I like the idea. But I would not be surprise that if we do a poll and the outcome is we can move to numpy 2 that in half a year someone comes complaining who ignored the poll ... xD

cozzyd commented 1 week ago

I'm not sure that python EOL dates are hugely relevant. EL8 has python3.6 by default, for instance. It's possible to use newer python, of course, but at the cost of having to manage any non-python dependencies with python bindings built against python3.6 yourself, e.g. recompiling ROOT with the right python headers for PyROOT). Even on clusters with no module system or anything like that (do those exist?), compiling newer python from source is fairly straightforward, though perhaps a bit of a hurdle for a novice user. It is a bit unfortunate that the python ecosystem moves both so fast and slow. I think deprecating python versions requires a good reason, but this might be a good enough reason.
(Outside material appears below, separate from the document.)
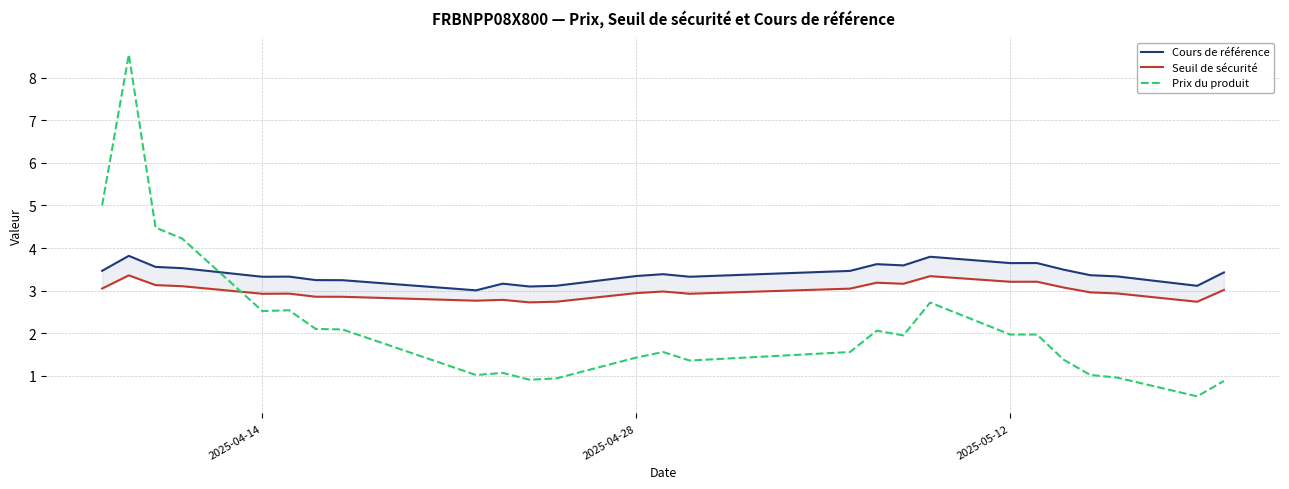

The value of Prix du produit at 2025-04-14 is 2.5. True or false?

True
I'm more concerned about people getting into trouble by trying to upgrade numpy to >=2 in case they have installed something else in the same environment that requires numpy <2. Hopefully most people are following best practices and have a dedicated virtual environment for NuRadioMC, but I'm not sure that's always the case. Even then, I'm not sure pip will automatically update other packages people may be using concurrently in the same environment that require newer versions for numpy 2.0 support in an existing environment (e.g. uproot, awkwardarray, numba), and I'm not sure all users will effectively be able to solve this problem without help (probably, in most cases, starting a new venv is the easiest solution...).